[Start Source text]

The decision resolves an important circuit split and will have immediate practical consequences for businesses that routinely compel arbitration in federal court.
Background
The case arose from an employment dispute filed in federal court in the Southern District of New York. The defendants successfully moved to compel arbitration and requested a stay of the litigation under Section 3 of the FAA rather than dismissal of the action. After arbitration was concluded, the prevailing parties returned to federal court seeking confirmation of the award under Section 9 of the FAA, while the employee sought vacatur under Section 10.
The jurisdictional issue stemmed from the Supreme Court’s 2022 decision in Badgerow v. Walters, 596 U.S. 1 (2022) which held that motions to confirm or vacate arbitration awards under Sections 9 and 10 of the FAA must independently establish federal jurisdiction on their face. In many cases, that requirement cannot be met because the post-arbitration proceeding itself presents neither a federal question nor diversity jurisdiction.
That created a significant practical problem. After compelling arbitration many defendants intentionally request a stay, rather than dismissal, because a stay generally prevents the claimant from taking an immediate appeal. By contrast, dismissal of the action often permits an immediate appellate challenge to the arbitration ruling.
But there appeared to be a tradeoff. Businesses choosing the stay route frequently assumed they would later be forced into state court for confirmation or vacatur proceedings because federal jurisdiction might no longer exist under Badgerow.
The Supreme Court has now eliminated much of that concern.

[End Source text]
[Start Data section]

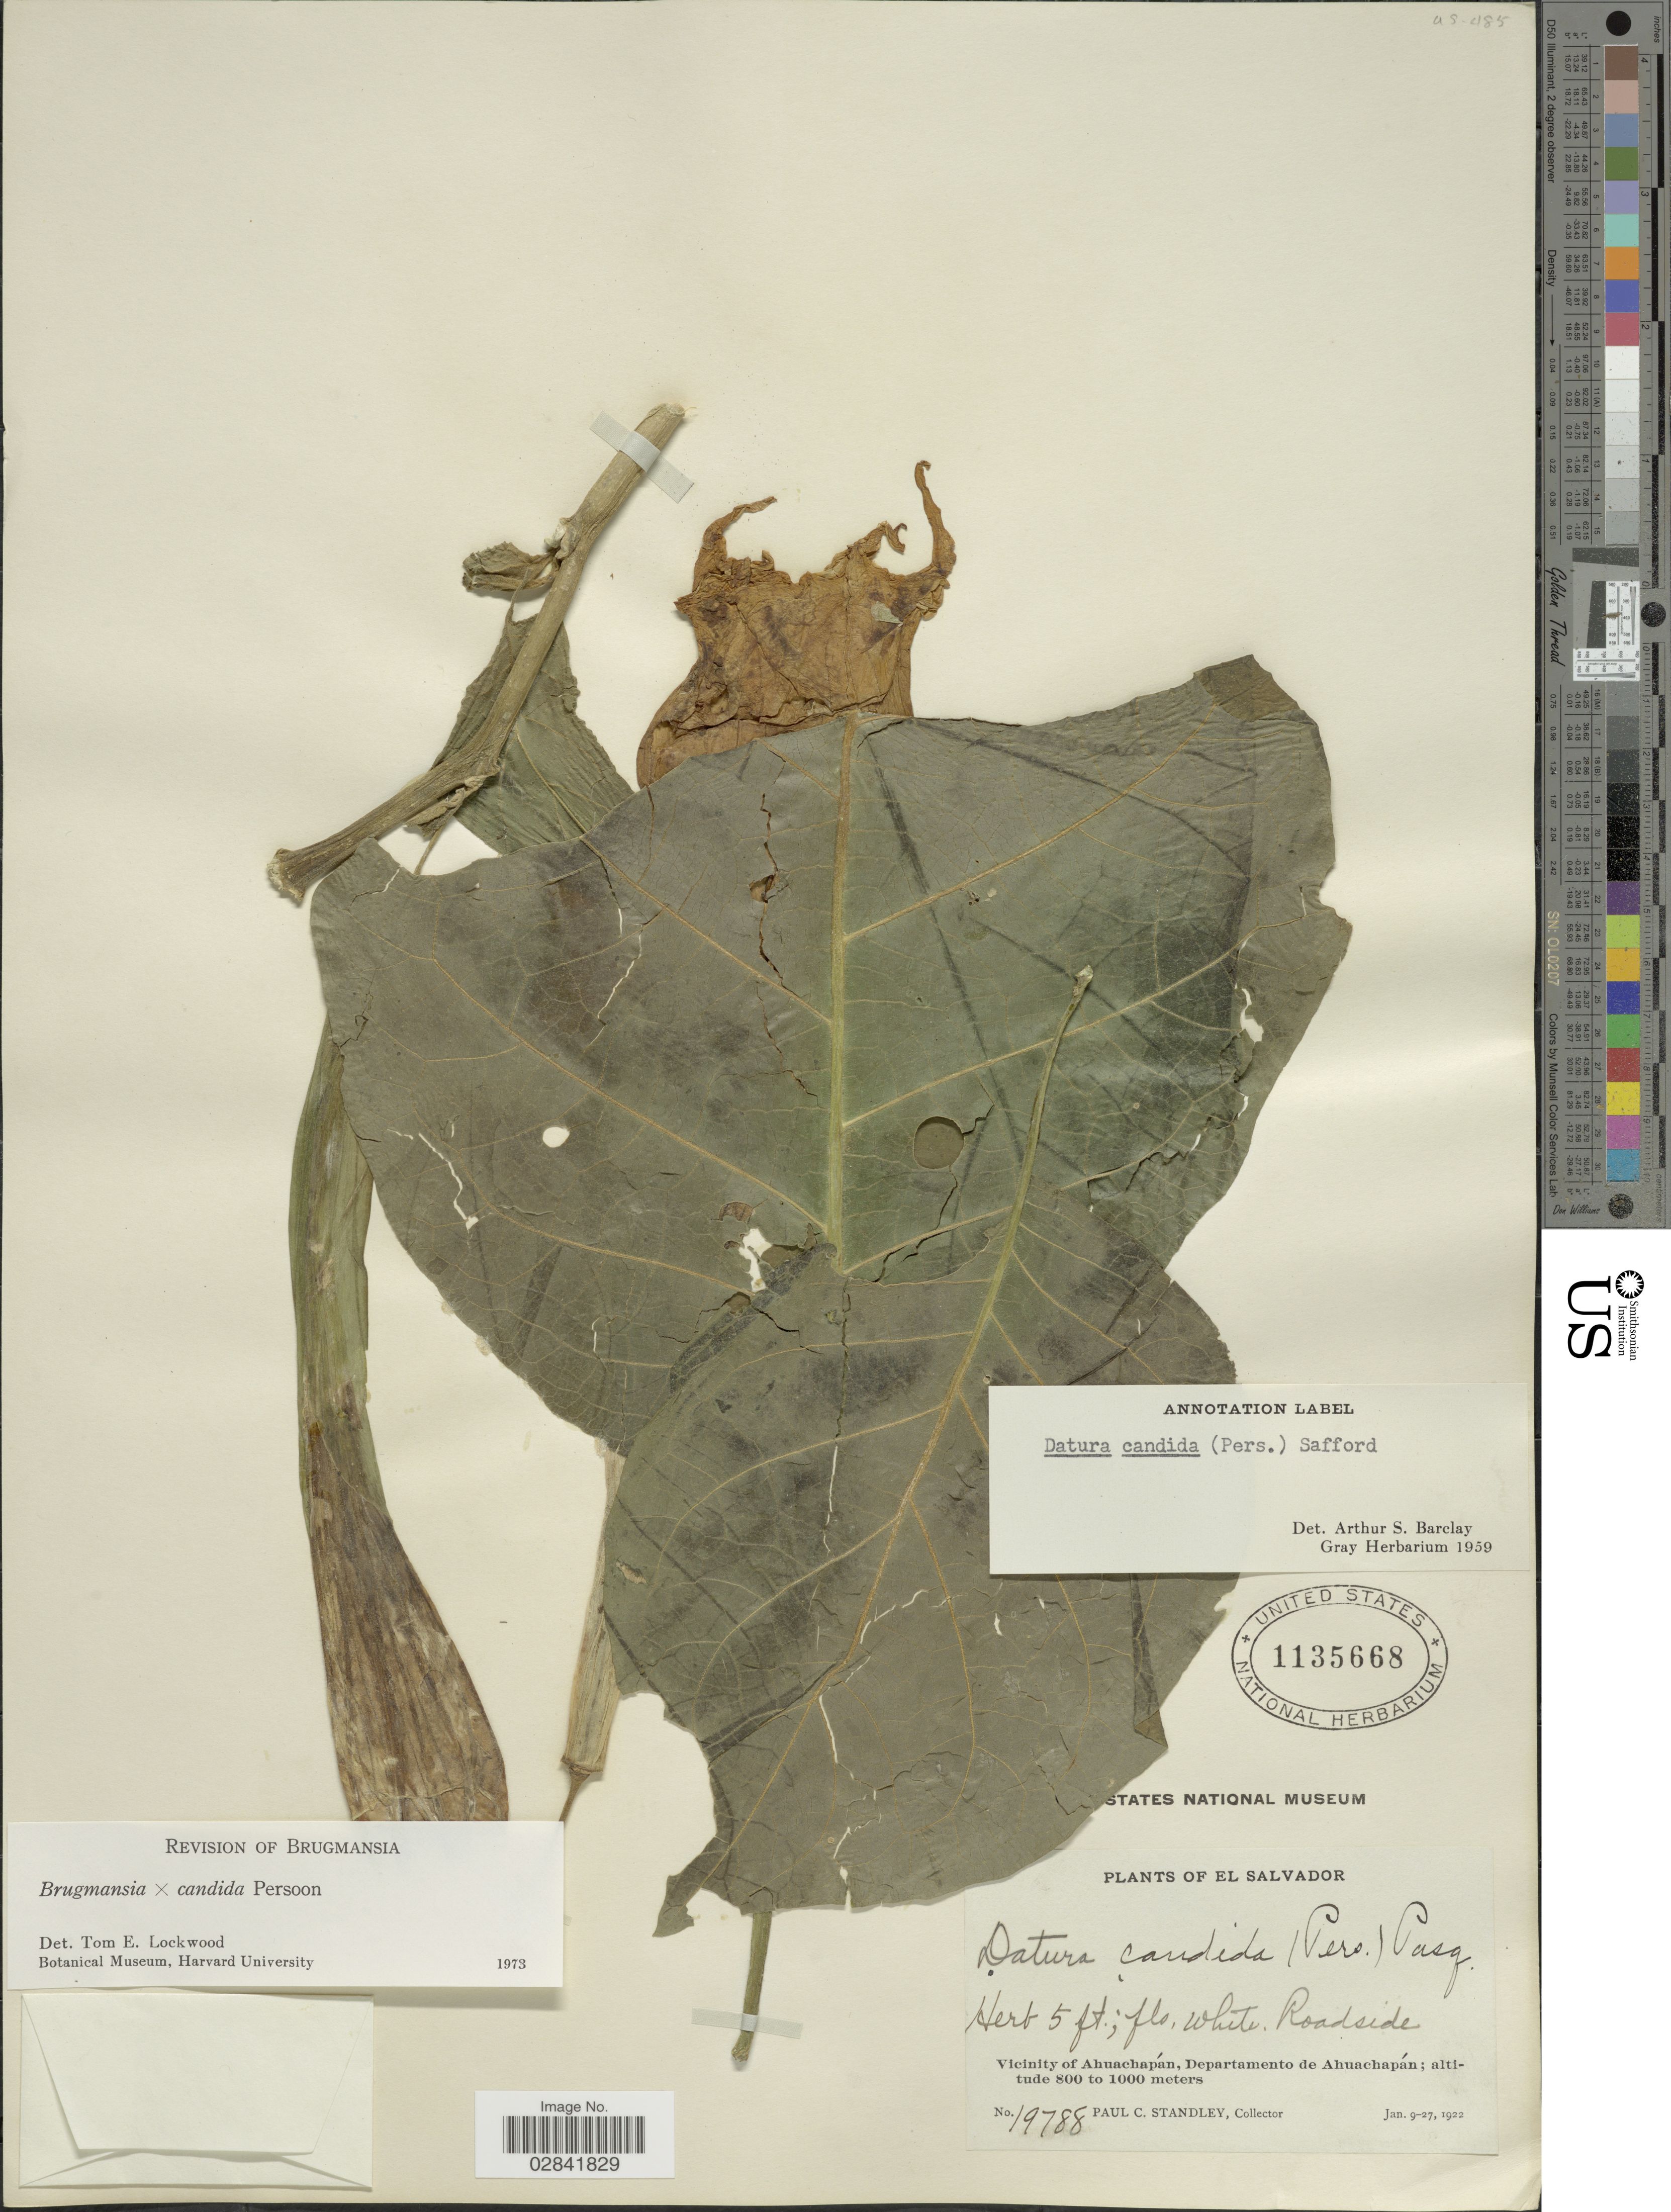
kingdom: Plantae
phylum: Tracheophyta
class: Magnoliopsida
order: Solanales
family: Solanaceae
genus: Brugmansia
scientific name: Brugmansia x candida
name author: Pers.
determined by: Lockwood, T. E.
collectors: P. C. Standley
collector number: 19788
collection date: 1922-01-09/1922-01-27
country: El Salvador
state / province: Ahuachapan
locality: Vicinity of Ahuachapán, Departamento de Ahuachapán.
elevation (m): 800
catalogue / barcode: US 1135668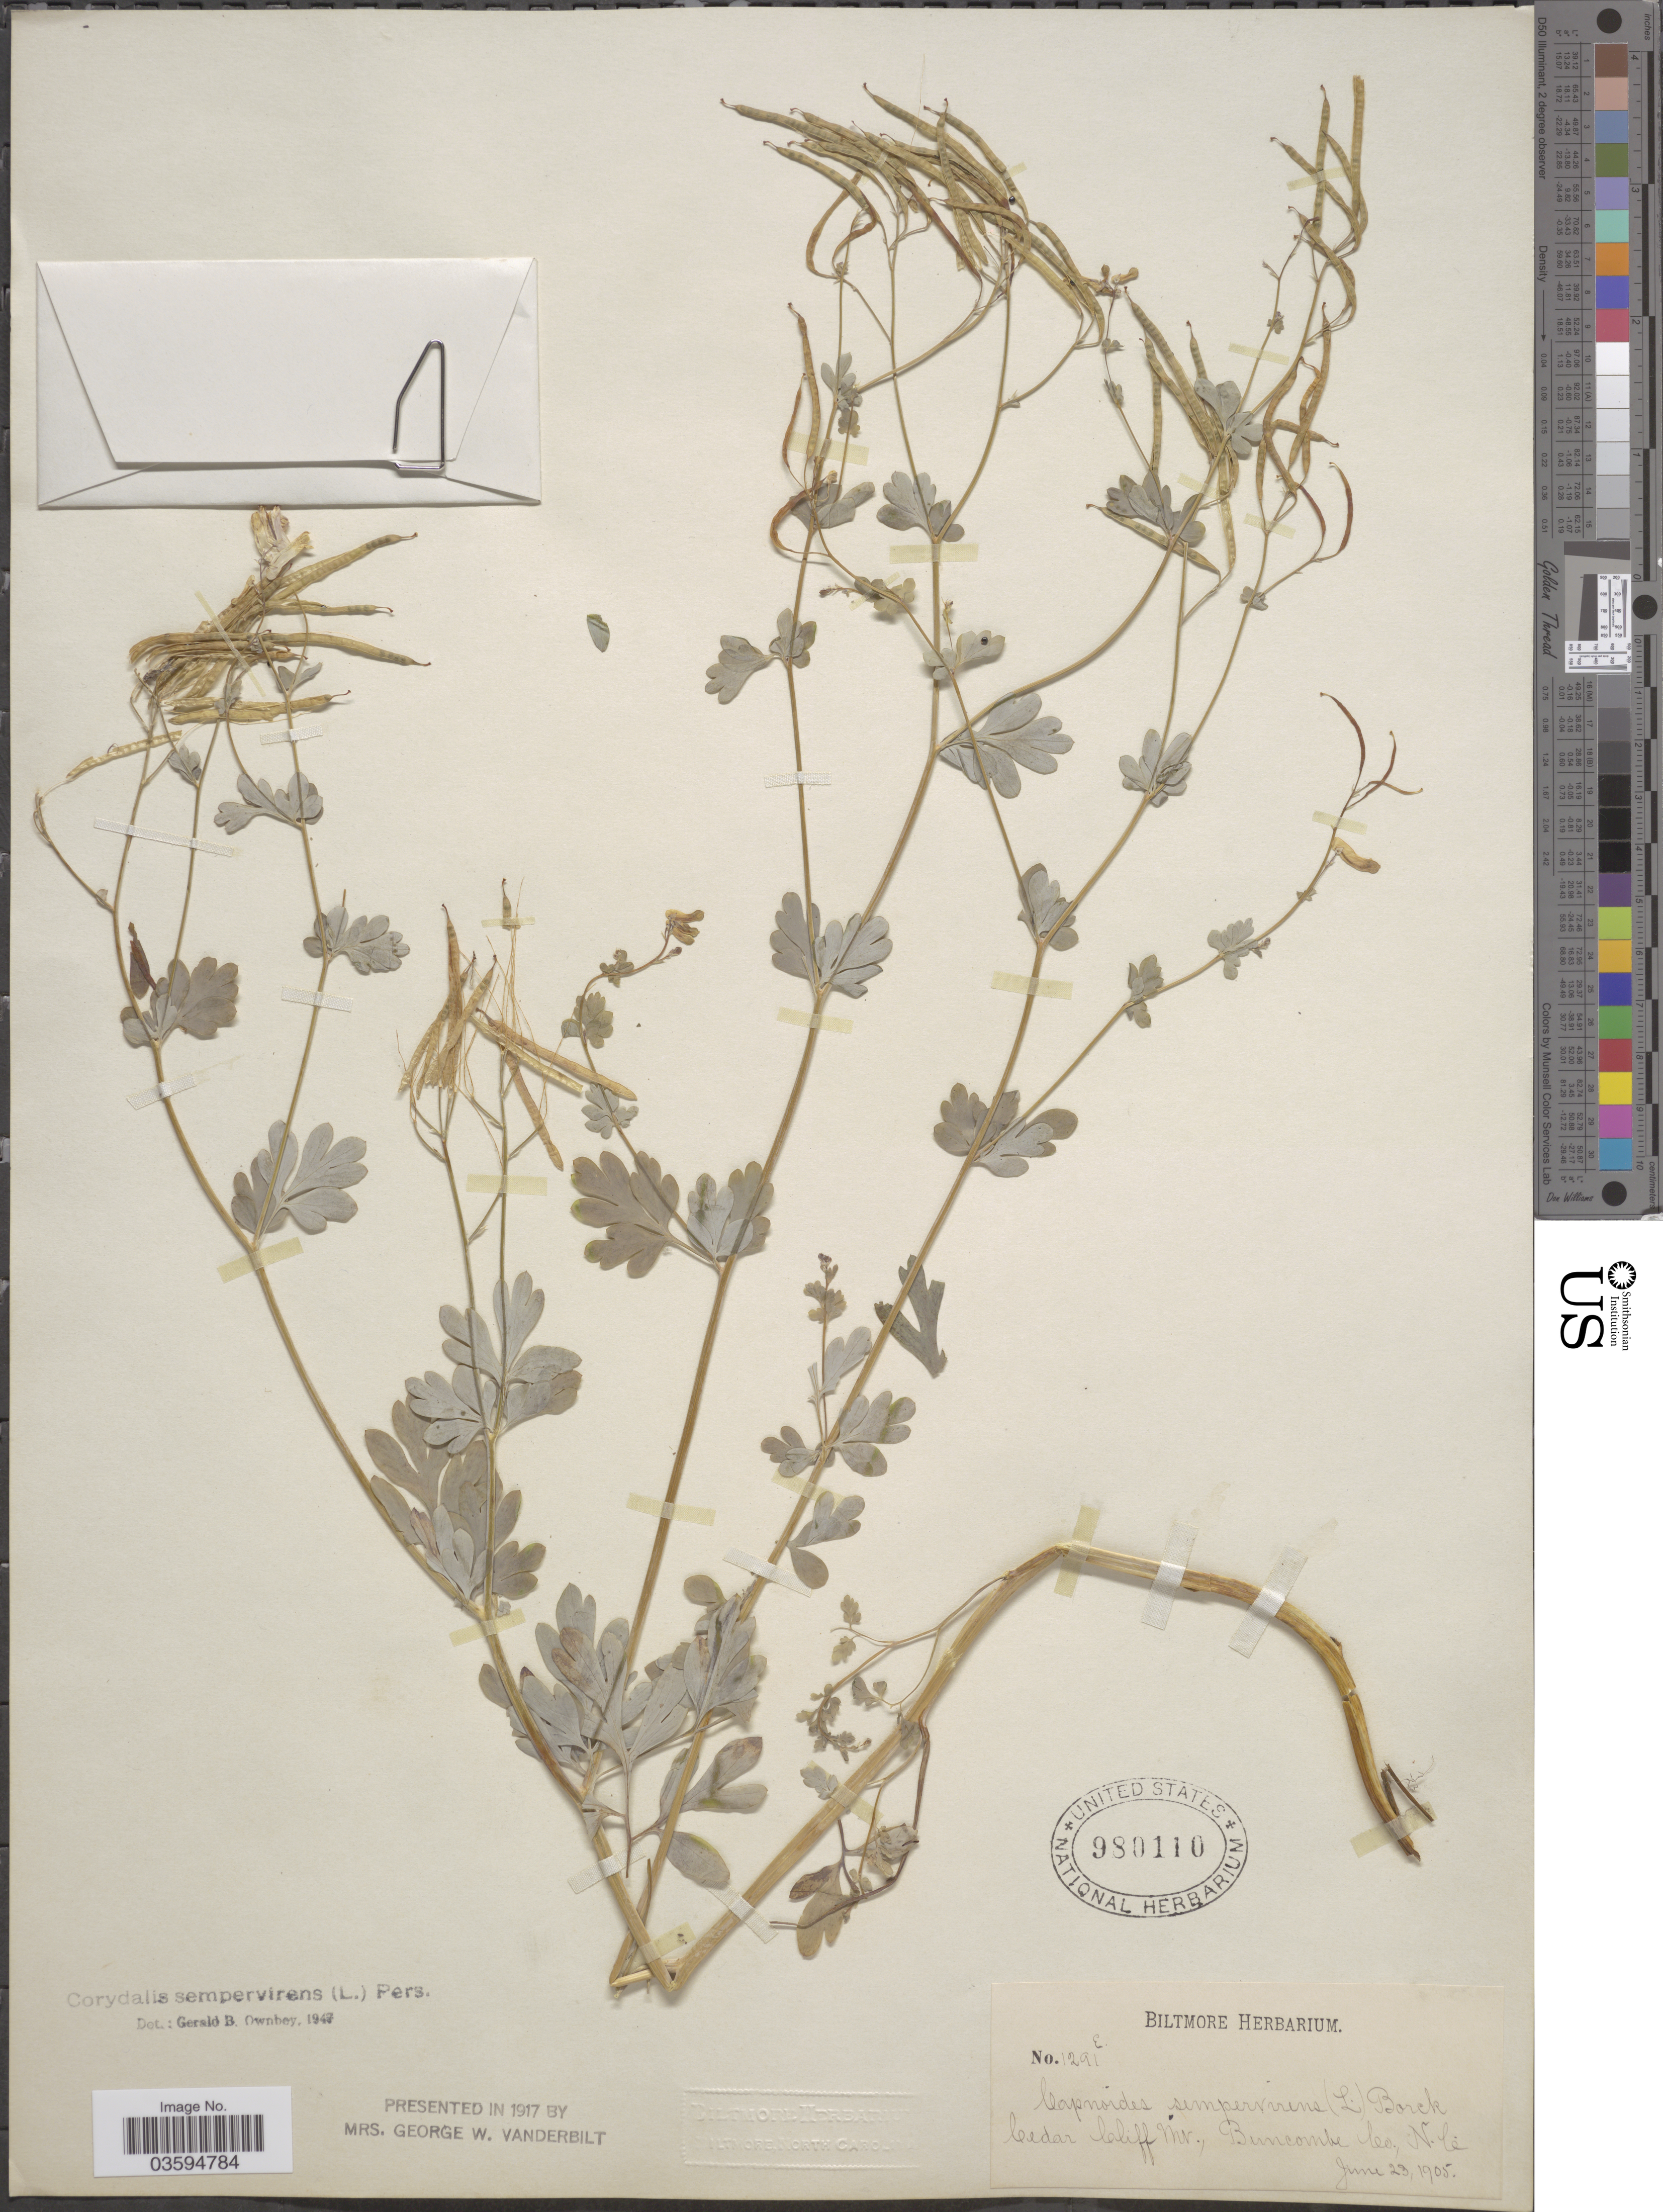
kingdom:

[End Data section]

▸ **Exercise brief**: Extend the piece on the Supreme Court's arbitration jurisdiction ruling, writing on from its final sentence.

▸ **Expected output**:
The Supreme Court’s Holding
The Court held that where a federal court initially exercised jurisdiction over the underlying action and stayed the case pending arbitration under Section 3, the federal court retains jurisdiction over subsequent motions to confirm or vacate the arbitration award arising from that same dispute.
In essence, the Court endorsed what several courts of appeals had described as a “jurisdictional anchor” theory: the original federal action remains pending during the stay, and the post-arbitration proceedings are part of that same case rather than a new and independent lawsuit.
The Court therefore distinguished Badgerow, which involved a standalone post-arbitration proceeding filed in federal court after arbitration had already concluded and where no underlying federal action remained pending.
Relationship to Smith v. Spizzirri
Today’s decision also builds upon the Court’s recent arbitration jurisprudence emphasizing the importance of Section 3 stays. In Smith v. Spizzirri, 601 U.S. ( May 16, 2024), the Supreme Court held that federal courts must stay, not dismiss, actions when a party requests a stay pending arbitration under Section 3 of the FAA.
Taken together, Smith and Jules significantly strengthen the procedural benefits associated with obtaining a stay in federal district court pending arbitration.